• Problem requirements: From the data below, extract every line that contains the string "largest", and copy each such line unchanged.

**** Source data

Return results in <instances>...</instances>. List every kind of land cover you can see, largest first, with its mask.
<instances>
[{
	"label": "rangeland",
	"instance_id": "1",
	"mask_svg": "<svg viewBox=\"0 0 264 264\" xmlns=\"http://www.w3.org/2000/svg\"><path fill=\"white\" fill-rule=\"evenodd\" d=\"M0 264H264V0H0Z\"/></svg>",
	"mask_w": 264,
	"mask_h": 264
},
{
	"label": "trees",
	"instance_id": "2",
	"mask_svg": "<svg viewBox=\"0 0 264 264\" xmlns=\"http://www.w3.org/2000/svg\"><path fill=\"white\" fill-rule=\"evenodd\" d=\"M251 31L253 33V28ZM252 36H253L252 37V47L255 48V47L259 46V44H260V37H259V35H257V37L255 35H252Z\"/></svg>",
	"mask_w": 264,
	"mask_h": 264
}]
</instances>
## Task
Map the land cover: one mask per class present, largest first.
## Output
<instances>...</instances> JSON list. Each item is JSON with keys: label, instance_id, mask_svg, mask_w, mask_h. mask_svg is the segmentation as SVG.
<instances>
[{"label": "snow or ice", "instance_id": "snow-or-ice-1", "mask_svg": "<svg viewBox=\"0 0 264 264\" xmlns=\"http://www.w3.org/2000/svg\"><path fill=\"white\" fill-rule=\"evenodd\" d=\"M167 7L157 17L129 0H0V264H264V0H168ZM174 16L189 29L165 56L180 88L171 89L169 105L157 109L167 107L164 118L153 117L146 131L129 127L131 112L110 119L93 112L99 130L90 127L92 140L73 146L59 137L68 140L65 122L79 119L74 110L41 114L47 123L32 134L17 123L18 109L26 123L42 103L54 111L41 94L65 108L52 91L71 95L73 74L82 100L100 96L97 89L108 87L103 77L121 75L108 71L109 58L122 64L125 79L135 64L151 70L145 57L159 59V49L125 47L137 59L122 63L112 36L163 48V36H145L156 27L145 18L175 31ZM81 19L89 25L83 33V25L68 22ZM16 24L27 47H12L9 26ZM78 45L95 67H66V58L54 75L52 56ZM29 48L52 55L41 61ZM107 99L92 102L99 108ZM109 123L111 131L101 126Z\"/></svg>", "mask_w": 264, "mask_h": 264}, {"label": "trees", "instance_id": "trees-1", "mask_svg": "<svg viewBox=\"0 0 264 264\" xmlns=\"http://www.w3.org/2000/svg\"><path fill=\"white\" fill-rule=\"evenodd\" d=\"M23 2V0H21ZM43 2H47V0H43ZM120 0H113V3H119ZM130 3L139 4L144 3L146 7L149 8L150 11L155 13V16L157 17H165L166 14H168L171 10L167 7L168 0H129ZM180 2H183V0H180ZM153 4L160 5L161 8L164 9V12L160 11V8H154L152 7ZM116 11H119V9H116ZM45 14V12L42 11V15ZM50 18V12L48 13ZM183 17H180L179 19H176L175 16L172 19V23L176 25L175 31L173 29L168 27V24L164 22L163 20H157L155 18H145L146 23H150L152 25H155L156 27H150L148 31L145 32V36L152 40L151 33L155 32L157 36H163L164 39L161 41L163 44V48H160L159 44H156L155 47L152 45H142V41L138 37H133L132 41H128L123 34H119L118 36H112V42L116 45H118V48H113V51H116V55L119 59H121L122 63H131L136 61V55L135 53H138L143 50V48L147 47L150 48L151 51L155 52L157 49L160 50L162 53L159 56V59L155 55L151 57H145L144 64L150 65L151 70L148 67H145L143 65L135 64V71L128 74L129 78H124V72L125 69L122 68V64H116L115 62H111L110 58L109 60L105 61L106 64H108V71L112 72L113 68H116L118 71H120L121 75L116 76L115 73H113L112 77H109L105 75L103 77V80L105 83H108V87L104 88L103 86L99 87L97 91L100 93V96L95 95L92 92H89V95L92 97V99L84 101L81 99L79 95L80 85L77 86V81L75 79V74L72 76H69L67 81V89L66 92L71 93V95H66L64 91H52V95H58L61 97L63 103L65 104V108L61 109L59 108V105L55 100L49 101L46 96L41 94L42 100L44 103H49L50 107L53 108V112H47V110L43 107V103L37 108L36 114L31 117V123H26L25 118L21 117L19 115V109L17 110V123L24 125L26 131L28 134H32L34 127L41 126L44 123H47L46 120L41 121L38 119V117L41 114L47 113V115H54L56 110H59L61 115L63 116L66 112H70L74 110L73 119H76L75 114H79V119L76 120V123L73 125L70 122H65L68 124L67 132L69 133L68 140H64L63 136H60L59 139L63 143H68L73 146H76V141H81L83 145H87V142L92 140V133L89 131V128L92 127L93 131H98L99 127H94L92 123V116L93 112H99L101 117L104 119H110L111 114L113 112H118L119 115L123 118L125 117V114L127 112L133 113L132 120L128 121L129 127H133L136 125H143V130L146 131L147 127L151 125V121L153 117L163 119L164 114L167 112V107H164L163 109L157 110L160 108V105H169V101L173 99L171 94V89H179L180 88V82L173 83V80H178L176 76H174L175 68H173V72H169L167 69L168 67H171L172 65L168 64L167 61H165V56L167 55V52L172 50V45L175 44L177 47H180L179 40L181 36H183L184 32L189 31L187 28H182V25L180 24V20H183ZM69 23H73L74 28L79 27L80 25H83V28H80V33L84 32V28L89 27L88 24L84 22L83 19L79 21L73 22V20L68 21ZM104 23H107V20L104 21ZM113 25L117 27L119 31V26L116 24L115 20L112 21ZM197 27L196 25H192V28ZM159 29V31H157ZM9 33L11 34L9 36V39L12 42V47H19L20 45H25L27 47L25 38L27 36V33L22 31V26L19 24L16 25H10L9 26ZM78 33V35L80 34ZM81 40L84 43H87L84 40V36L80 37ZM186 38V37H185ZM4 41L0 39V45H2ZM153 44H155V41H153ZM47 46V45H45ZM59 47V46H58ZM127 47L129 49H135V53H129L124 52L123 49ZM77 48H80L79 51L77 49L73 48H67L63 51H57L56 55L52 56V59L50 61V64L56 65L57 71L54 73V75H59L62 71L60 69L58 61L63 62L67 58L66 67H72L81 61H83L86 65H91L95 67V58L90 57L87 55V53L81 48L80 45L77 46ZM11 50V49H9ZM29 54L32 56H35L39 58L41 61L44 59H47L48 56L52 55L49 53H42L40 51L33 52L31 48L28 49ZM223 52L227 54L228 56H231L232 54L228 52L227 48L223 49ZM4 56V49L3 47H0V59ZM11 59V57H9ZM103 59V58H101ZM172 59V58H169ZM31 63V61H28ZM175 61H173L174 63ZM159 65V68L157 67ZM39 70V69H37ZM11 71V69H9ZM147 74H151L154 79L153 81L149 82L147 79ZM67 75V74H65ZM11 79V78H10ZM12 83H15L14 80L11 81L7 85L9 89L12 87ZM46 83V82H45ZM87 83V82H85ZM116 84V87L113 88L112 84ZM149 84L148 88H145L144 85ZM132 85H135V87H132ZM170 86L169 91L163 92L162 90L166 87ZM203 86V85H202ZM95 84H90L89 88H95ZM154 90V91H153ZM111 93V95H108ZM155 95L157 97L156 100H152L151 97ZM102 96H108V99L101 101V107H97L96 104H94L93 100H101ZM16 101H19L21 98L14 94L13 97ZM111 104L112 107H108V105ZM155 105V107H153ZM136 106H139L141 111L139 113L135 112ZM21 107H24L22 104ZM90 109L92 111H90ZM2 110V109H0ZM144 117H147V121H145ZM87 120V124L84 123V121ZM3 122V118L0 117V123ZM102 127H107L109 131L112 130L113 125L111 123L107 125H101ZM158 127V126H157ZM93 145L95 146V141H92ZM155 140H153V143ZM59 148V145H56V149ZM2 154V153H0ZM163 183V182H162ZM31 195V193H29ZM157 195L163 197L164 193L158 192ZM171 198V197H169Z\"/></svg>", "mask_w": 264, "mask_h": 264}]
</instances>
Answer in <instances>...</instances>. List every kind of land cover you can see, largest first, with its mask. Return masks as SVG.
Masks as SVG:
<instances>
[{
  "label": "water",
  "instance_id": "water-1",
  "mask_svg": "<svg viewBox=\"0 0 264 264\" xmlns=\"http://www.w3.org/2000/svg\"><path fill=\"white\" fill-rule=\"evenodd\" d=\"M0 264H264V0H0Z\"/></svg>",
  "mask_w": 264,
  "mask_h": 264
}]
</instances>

********

• Task output:
Return results in <instances>...</instances>. List every kind of land cover you can see, largest first, with its mask.
Map the land cover: one mask per class present, largest first.
Answer in <instances>...</instances>. List every kind of land cover you can see, largest first, with its mask. Return masks as SVG.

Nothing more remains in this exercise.